Polanski foi foda por filmar essa película, deve ter passado milhões de coisas em sua cabeça, principalmente revolta que é uma sensação que me deu ao longo de quase todo o filme...
Os três Oscar recebidos pelo filme foram merecidos(Diretor, Ator e Roteiro Adaptado) e ainda acho que cabia mais dois como Montagem e Filme, que O Pianista perdeu para o bom mas nem tanto, \"Chicago\". Na verdade Polanski ja merecia um Oscar por \"Chinatown\" ou \"Repulsa ao Sexo\" só para citar algumas de suas obras-primas...
Adrien Brody está fodástico, duas de suas cenas que eu me lembro que mais me marcaram é a primeira vez que ele toca piano para o oficial alemão, e outra que ele anda pelos escombros sozinho chorando...
Lembro também de quando o Brody foi receber o Oscar: Sua cara de espanto, beijando Halle Berry na boca e seus discurso de mais de 5 minutos, kkkkk! Filmaço, nota 9,5!
Até hoje eu me errepio com Brody caminhando e chorando pelo cenário devastado!! Belas observações você fez.
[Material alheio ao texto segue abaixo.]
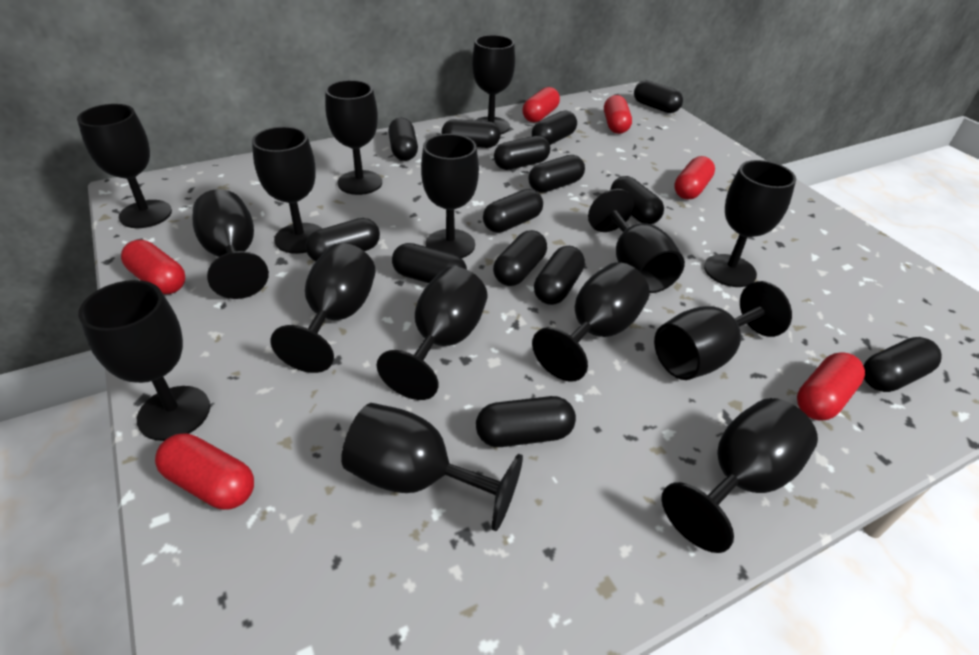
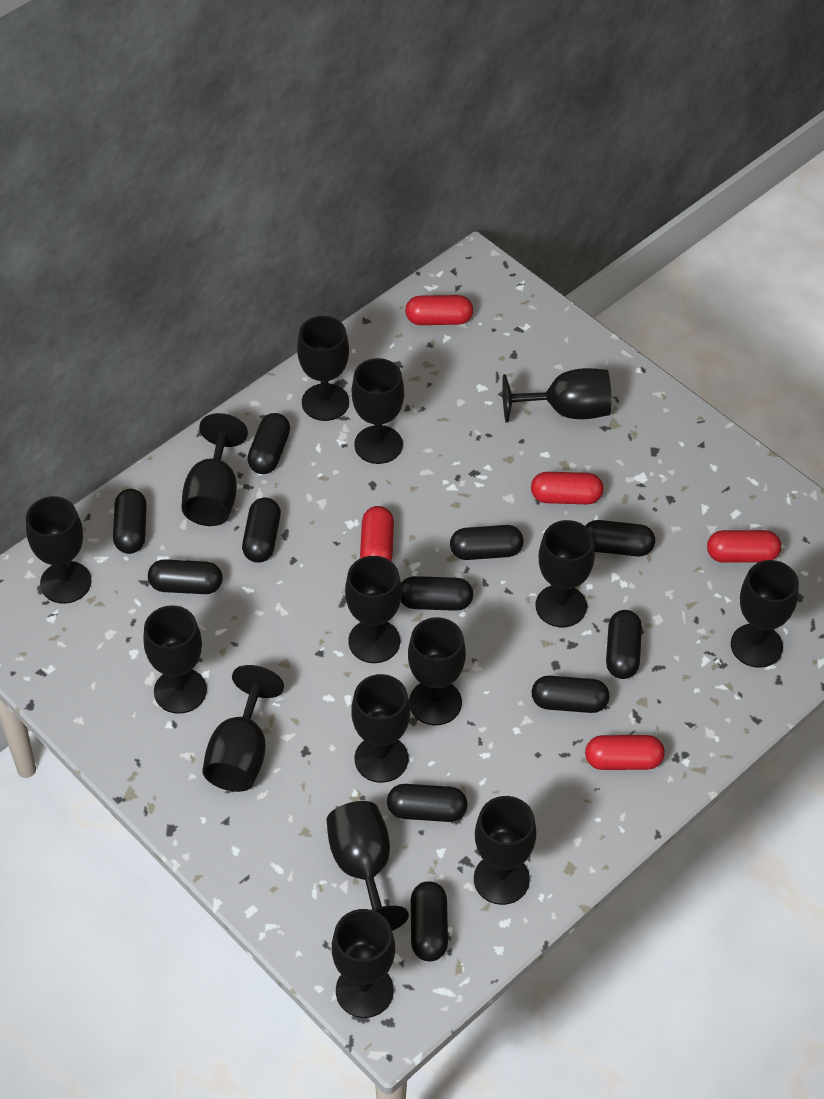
black capsule: [306,218,380,261] [388,118,418,161] [392,243,467,283] [442,119,500,148] [476,396,576,447] [483,189,543,233] [493,230,547,286] [494,136,550,170] [528,155,585,192] [532,110,577,145] [534,246,585,305] [610,176,664,224] [634,80,683,113] [864,337,942,392] = 14 -> [113,489,147,554] [148,559,223,594] [242,497,281,563] [247,413,290,474] [387,784,468,822] [401,576,473,611] [411,881,448,961] [450,525,523,560] [531,676,609,713] [585,520,655,556] [606,610,642,679] = 11
red capsule: [121,240,185,294] [155,433,254,510] [522,87,560,123] [604,95,632,134] [674,156,715,200] [797,352,865,420] = 6 -> [360,506,394,561] [405,295,473,325] [531,472,603,504] [585,735,665,770] [707,530,781,563] = 5

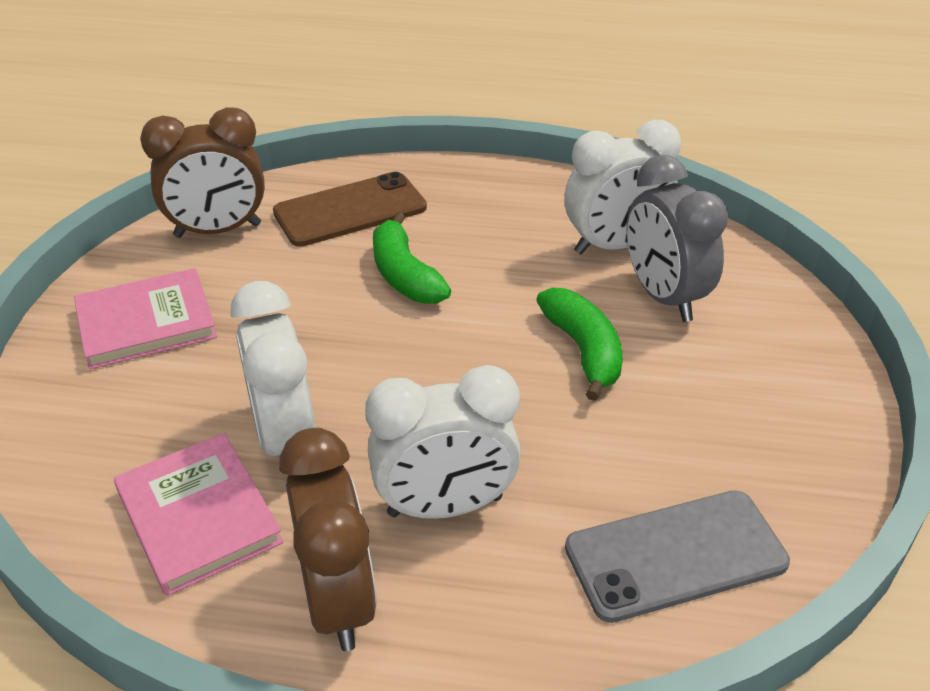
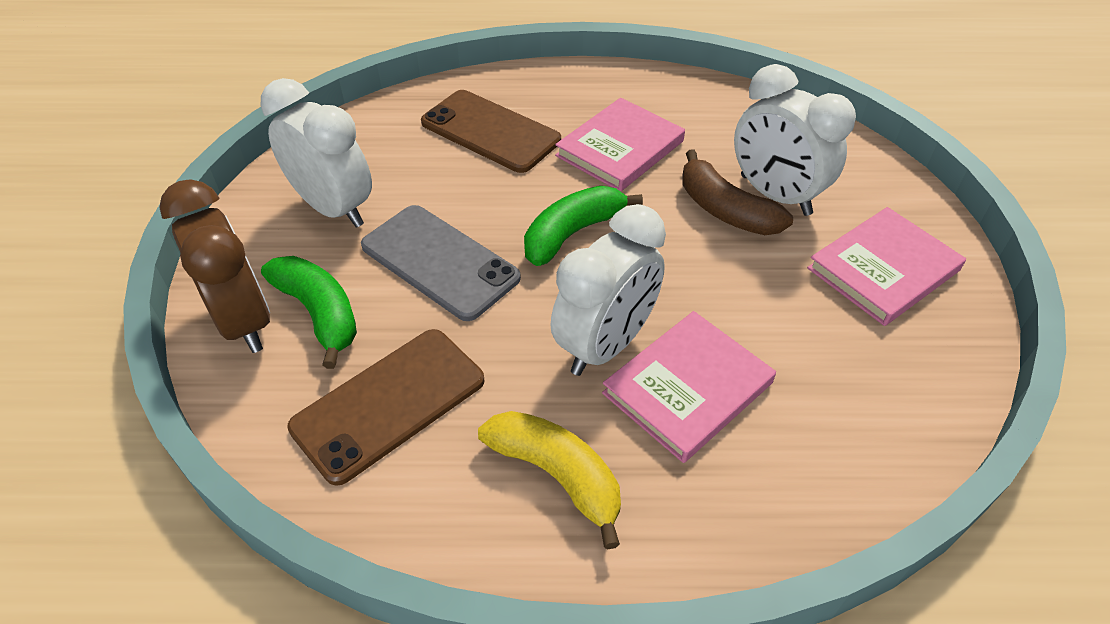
brown banana: none = 0 -> [682,150,793,235] = 1
brown clock: [140,107,265,238] [279,428,377,651] = 2 -> [159,179,270,353] = 1
brown phone: [273,172,427,247] = 1 -> [287,329,485,486] [421,90,561,173] = 2
grey clock: [626,155,728,322] = 1 -> none = 0
pink book: [74,268,217,370] [114,433,283,596] = 2 -> [555,98,685,192] [602,311,776,463] [807,207,966,326] = 3
yellow banana: none = 0 -> [478,411,621,549] = 1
Muito obrigado, Alexandre!
Esse filme é excelente e merecia um texto bacana. Virou meu preferido de Polanski.
Lucas, também acredito que um filme totalmente pessoal tenha passado na cabeça dele, da leitura do livro à filmagem de cada cena.
Também agradeço o seu comentário, Cristian. 😉
Excelente a Crítica. Interessante mesmo a comparação de Brody com Phoenix.